Hidden melanomas include:
- Melanoma under a nail
Acral-lentiginous melanoma is a rare form of melanoma that can occur under a fingernail or toenail. It also can be found on the palms of the hands or the soles of the feet. It's more common in blacks and in other people with darker skin pigment.
- Melanoma in the mouth, digestive tract, urinary tract or vagina
Mucosal melanoma develops in the mucous membrane that lines the nose, mouth, esophagus, anus, urinary tract and vagina. Mucosal melanomas are especially difficult to detect because they can easily be mistaken for other far more common conditions.
- Melanoma in the eye
Eye melanoma, also called ocular melanoma, most often occurs in the uvea — the layer beneath the white of the eye (sclera). An eye melanoma may cause vision changes and be diagnosed during an eye exam
The exact cause of all melanomas isn't clear, but exposure to ultraviolet (UV) radiation from sunlight, or tanning lamps and beds increases your risk of developing melanoma. Limiting your exposure to UV radiation can reduce your risk of melanoma.

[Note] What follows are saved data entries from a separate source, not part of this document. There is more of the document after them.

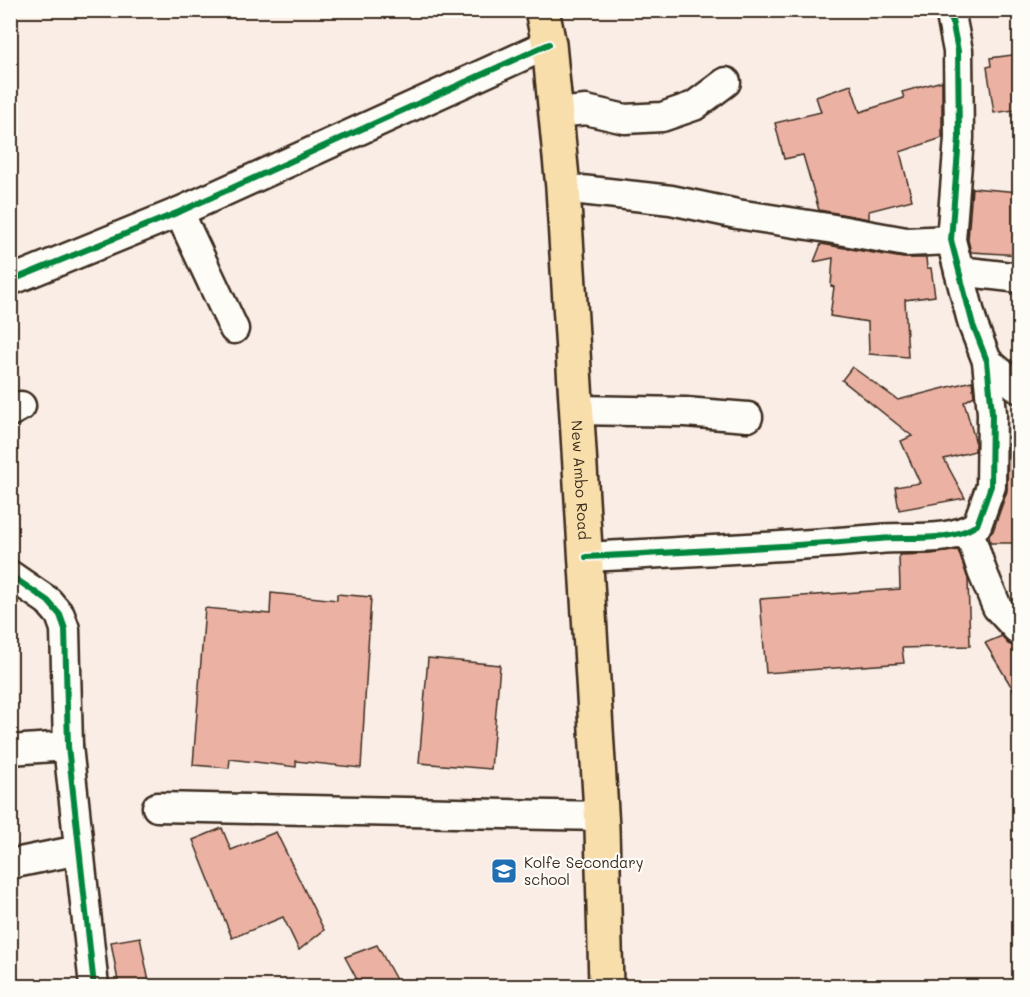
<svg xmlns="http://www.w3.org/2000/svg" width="1030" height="997" viewBox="0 0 1030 997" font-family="Mali,sans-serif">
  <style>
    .building { fill: #ebb2a3; stroke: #3b2a1e; stroke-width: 1.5 }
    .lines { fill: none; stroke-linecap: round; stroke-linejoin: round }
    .minor-casing { stroke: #3b2a1e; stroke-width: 33 }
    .major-casing { stroke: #3b2a1e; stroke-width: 38 }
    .minor { stroke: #fdfcf7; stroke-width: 28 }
    .major { stroke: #f8deab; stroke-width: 33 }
    .cycleway-casing { stroke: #fdfcf7; stroke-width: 10 }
    .cycleway { stroke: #00873e; stroke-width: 6 }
    .labels { text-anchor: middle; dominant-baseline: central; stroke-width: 4.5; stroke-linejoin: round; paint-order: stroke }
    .street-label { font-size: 15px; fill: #3b2a1e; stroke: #fdfcf7 }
    .poi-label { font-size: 15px; fill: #3b2a1e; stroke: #fdfcf7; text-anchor: start }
  </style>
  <rect width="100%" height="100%" fill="#f9ede6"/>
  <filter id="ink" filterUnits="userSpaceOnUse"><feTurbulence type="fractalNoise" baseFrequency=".0167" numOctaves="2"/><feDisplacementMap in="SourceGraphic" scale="12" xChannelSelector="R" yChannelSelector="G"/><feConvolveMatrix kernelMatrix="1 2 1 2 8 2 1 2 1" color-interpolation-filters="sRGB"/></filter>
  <g filter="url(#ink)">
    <g class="building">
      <polygon points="1020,54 1020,109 994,113 987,67 991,66 990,58"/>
      <polygon points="942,81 942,138 900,152 912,200 869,211 869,219 819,210 803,155 784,159 775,123 821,112 816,97 851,85 860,112 904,98 902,92"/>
      <polygon points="972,188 1020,192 1020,255 971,252 968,240"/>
      <polygon points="821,244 903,258 926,258 927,268 931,268 935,296 905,300 908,357 869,354 868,322 830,316 834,287 831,286 833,258 814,262"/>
      <polygon points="852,367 898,400 972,381 974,396 964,402 975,440 975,451 944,459 965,498 899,510 895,487 920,483 901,441 912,436 842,380"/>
      <polygon points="1008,444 1020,444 1020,543 990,543 989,535 993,531 1007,491"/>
      <polygon points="958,550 968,579 970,646 902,648 904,663 766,673 760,599 900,589 899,555 931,554"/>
      <polygon points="271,593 337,600 337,594 371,597 361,768 296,761 296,767 230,759 229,768 193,765 205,608 270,614"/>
      <polygon points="1002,636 1008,644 1020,648 1020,701 985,643"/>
      <polygon points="428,658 500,665 491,769 419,763"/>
      <polygon points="222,828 231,850 276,832 324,930 299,950 283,917 232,938 193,840"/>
      <polygon points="140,937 150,987 119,987 111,942"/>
      <polygon points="377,945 400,987 361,987 345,957"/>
    </g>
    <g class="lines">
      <defs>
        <g id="minor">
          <polyline points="557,113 586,110 625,119 662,117 694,106 726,82"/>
          <polyline points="563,188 671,200 737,214 828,228 906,242 951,240"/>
          <polyline points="179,212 234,329"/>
          <polyline points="959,271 1020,278"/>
          <polyline points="10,281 179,212 549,44"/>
          <polyline points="987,361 1020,389"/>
          <polyline points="577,410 685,412 748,417"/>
          <polyline points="10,412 21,406"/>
          <polyline points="969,531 982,571 997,607 1020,632"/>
          <path d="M586 557C684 552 781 547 879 539 911 536 949 543 977 525L991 486 992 413 987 361 973 325 951 240 959 138 958 51 950 10"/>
          <polyline points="10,575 48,601 60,615 65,629 68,746 94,986"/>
          <polyline points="10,750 68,746"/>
          <polyline points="157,807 602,816"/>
          <polyline points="10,864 79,850"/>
        </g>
        <g id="major">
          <path id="s1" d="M542 10 549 44 563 188 602 828 606 986"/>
        </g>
      </defs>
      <use href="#minor" class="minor-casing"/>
      <use href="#major" class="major-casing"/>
      <use href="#minor" class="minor"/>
      <use href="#major" class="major"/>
      <defs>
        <g id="cycleway">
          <polyline points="10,281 179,212 549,44"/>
          <path d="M586 557C684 552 781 547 879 539 911 536 949 543 977 525L991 486 992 413 987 361 973 325 951 240 959 138 958 51 950 10"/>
          <polyline points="10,575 48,601 60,615 65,629 68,746 94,986"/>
        </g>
      </defs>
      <use href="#cycleway" class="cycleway-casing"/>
      <use href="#cycleway" class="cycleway"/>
    </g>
  </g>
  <defs>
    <symbol id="school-square" viewBox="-11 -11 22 22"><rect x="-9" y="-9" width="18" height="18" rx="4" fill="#1f6fb2" stroke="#fdfcf7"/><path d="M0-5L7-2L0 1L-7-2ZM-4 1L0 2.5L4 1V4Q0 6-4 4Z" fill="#fff"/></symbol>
  </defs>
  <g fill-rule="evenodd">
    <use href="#school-square" x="489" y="856" width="30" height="30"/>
  </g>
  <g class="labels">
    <g class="street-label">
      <text stroke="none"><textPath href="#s1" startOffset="472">New Ambo Road</textPath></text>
    </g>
    <g class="poi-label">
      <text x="524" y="862">Kolfe Secondary<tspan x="524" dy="17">school</tspan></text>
    </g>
  </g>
  <rect width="1030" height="997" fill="none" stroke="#fdfcf7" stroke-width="36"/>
  <rect x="18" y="18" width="994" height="961" fill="none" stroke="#3b2a1e" stroke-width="2" filter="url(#ink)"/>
</svg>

Factors that may increase your risk of melanoma include:
- Fair skin
Having less pigment (melanin) in your skin means you have less protection from damaging UV radiation. If you have blond or red hair, light-colored eyes and freckles, or sunburn easily, you're more likely to develop melanoma than is someone with a darker complexion. But melanoma can develop in people with darker complexions, including Hispanics and blacks.
- A history of sunburn
One or more severe, blistering sunburns can increase your risk of melanoma.
- Excessive UV light exposure
Exposure to UV radiation, which comes from the sun, and tanning lights and beds can increase the risk of skin cancer, including melanoma.
- Living closer to the equator or at a higher elevation
People living closer to the earth's equator, where the sun's rays are more direct, experience higher amounts of UV radiation than those living in higher latitudes. In addition, if you live at a high elevation, you're exposed to more UV radiation.
- Having many moles or unusual moles
Having more than 50 ordinary moles on your body indicates an increased risk of melanoma. Also, having an unusual type of mole increases the risk of melanoma. Known medically as "dysplastic nevi," these tend to be larger than normal moles, and have irregular borders and a mixture of colors.
- A family history of melanoma
If a close relative, such as a parent, child or sibling, has had melanoma, you have a greater chance of developing melanoma, too.
- Weakened immune system
People with weakened immune systems, such as those who've undergone organ transplants, have an increased risk of skin cancer.